■ GOAL OF THE EXERCISE
Please copy the data exactly, from its first line through the line containing "tablet device to", including both.
+--
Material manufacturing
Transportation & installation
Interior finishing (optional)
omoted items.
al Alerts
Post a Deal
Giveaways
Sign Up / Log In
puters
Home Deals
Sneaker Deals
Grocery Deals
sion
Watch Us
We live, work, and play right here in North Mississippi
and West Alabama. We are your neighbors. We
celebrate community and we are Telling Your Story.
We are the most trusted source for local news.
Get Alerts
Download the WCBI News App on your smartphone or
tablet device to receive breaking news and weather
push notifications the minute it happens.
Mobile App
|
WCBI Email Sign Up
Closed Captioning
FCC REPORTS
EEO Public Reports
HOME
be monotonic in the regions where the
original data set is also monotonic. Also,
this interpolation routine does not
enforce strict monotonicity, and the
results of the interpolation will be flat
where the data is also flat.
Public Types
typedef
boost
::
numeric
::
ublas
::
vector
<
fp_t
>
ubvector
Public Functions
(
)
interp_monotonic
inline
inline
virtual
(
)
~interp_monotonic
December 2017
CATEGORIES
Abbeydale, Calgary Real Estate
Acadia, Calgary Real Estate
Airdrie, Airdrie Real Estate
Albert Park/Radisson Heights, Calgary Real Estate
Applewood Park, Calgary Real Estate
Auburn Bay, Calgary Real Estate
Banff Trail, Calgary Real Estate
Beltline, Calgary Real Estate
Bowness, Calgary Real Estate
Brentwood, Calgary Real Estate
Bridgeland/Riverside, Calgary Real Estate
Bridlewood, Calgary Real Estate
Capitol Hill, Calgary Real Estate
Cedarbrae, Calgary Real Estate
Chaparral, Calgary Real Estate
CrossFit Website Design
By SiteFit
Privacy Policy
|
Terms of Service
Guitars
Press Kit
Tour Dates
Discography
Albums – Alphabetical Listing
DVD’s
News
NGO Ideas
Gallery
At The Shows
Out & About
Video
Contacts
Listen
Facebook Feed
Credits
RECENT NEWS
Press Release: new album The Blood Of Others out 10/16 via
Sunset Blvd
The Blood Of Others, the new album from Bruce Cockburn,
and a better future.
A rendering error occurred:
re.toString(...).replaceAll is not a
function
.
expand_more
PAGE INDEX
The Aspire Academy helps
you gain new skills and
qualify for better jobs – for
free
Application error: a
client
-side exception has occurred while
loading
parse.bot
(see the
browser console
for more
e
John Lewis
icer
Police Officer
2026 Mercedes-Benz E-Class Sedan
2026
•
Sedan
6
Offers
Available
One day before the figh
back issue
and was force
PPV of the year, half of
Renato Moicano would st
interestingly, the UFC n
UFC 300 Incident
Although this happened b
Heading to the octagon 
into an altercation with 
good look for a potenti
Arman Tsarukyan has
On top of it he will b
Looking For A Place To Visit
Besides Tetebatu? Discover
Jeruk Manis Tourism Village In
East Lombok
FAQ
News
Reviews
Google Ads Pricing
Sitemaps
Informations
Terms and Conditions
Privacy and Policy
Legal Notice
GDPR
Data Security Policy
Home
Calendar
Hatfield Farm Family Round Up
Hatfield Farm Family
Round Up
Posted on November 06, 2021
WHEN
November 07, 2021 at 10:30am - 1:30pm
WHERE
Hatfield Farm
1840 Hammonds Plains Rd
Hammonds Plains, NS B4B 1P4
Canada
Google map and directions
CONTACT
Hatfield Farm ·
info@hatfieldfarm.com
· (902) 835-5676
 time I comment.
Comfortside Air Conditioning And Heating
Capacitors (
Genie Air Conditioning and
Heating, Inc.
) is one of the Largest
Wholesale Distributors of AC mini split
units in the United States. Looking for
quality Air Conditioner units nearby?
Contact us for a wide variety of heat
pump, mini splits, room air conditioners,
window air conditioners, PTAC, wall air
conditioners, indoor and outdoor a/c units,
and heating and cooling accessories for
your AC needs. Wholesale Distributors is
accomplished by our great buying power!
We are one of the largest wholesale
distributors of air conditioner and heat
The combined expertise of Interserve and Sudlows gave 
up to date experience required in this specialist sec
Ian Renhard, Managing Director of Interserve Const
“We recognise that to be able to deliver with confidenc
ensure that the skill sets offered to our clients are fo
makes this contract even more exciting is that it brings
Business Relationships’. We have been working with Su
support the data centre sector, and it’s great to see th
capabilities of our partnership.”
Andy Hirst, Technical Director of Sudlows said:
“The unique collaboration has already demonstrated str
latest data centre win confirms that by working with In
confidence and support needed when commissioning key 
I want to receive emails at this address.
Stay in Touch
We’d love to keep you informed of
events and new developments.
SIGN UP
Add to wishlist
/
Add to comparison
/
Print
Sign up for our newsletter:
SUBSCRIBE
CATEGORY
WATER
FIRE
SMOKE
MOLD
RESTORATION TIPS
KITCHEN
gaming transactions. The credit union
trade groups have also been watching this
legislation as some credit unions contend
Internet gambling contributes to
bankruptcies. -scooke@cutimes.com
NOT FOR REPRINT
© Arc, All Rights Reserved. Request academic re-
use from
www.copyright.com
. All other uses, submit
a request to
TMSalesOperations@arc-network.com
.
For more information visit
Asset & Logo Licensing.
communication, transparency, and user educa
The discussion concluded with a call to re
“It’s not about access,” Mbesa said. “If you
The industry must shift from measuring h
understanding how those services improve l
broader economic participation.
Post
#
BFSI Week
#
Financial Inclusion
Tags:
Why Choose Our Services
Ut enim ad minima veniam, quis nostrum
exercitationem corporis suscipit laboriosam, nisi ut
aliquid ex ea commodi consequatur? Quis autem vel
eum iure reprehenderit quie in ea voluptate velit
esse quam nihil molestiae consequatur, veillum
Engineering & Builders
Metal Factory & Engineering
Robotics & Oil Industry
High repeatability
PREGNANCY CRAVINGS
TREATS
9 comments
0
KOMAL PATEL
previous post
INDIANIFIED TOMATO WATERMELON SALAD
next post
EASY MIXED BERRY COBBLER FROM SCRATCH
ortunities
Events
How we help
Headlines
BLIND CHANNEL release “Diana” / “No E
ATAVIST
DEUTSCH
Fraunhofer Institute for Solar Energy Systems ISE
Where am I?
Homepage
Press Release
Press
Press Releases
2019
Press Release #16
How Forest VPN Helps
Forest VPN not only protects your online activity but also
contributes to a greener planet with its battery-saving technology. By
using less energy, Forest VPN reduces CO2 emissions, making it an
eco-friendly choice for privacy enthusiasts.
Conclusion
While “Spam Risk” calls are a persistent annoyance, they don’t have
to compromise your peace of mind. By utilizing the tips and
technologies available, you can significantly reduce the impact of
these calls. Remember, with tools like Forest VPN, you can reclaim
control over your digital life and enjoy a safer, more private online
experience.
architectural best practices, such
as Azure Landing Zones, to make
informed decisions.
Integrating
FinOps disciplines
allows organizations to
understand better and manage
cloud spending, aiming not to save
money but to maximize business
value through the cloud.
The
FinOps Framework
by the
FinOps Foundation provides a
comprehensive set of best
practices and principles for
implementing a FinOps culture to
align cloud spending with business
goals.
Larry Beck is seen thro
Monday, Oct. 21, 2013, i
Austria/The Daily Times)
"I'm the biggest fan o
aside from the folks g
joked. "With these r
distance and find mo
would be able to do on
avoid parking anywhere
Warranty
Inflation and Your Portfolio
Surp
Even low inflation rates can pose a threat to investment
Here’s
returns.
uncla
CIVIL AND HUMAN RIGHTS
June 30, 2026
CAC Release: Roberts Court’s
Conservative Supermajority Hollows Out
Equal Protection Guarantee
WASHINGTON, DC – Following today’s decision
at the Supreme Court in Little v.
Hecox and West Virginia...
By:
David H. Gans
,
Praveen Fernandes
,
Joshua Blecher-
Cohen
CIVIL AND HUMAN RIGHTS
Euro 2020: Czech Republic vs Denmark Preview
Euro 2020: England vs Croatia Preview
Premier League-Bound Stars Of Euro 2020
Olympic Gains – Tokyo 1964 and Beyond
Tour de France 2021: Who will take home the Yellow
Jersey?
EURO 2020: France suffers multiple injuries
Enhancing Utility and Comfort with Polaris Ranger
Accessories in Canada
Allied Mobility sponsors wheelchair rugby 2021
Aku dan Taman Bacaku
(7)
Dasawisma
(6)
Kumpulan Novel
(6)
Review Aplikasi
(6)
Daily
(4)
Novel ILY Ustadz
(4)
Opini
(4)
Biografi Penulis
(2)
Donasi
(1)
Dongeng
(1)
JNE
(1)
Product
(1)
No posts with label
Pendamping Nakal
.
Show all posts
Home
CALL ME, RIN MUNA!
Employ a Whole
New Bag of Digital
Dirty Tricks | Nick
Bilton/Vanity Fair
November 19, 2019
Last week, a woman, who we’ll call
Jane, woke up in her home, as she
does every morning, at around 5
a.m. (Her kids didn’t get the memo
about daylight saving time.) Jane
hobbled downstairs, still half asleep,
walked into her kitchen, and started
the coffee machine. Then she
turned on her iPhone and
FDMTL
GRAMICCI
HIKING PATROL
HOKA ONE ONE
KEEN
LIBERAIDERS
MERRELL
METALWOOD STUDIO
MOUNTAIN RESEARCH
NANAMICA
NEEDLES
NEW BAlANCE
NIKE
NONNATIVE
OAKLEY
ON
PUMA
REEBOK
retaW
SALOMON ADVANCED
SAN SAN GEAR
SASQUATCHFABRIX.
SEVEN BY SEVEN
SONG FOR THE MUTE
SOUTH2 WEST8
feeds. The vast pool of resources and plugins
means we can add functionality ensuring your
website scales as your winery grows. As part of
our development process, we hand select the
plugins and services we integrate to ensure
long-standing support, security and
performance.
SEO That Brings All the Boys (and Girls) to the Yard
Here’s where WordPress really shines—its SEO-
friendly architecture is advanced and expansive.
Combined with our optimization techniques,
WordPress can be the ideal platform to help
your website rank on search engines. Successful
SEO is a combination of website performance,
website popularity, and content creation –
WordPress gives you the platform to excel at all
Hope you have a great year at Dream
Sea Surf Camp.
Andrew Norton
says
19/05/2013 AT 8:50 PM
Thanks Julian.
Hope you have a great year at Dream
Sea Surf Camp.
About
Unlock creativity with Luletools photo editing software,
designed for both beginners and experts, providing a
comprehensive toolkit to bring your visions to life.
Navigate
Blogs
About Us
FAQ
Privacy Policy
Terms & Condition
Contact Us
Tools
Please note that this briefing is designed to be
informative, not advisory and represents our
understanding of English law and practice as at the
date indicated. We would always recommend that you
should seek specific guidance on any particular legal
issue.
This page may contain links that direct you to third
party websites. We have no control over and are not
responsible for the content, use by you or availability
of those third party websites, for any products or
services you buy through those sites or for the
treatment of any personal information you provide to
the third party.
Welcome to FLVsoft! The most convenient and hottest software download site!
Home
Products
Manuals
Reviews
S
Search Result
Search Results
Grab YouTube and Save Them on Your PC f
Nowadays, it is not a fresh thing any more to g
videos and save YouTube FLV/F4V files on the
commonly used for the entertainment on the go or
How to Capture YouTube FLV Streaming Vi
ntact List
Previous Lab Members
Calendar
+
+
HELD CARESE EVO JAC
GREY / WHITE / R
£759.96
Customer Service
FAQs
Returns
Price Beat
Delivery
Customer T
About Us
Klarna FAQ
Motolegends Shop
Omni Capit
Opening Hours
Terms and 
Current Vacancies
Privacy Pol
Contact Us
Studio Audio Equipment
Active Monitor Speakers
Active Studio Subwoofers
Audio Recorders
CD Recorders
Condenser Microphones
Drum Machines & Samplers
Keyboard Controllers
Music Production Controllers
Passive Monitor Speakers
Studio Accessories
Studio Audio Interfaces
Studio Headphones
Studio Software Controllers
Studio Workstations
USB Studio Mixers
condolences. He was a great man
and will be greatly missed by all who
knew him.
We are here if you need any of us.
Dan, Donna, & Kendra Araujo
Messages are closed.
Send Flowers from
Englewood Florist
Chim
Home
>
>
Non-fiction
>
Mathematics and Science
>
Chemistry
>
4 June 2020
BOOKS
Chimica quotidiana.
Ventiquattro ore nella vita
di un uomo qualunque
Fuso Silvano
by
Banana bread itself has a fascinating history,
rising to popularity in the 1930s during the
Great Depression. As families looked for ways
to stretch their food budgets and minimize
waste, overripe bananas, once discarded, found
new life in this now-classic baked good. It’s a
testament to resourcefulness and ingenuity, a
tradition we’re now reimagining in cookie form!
+--
■ RESPONSE TO THE TASK
Material manufacturing
Transportation & installation
Interior finishing (optional)
omoted items.
al Alerts
Post a Deal
Giveaways
Sign Up / Log In
puters
Home Deals
Sneaker Deals
Grocery Deals
sion
Watch Us
We live, work, and play right here in North Mississippi
and West Alabama. We are your neighbors. We
celebrate community and we are Telling Your Story.
We are the most trusted source for local news.
Get Alerts
Download the WCBI News App on your smartphone or
tablet device to receive breaking news and weather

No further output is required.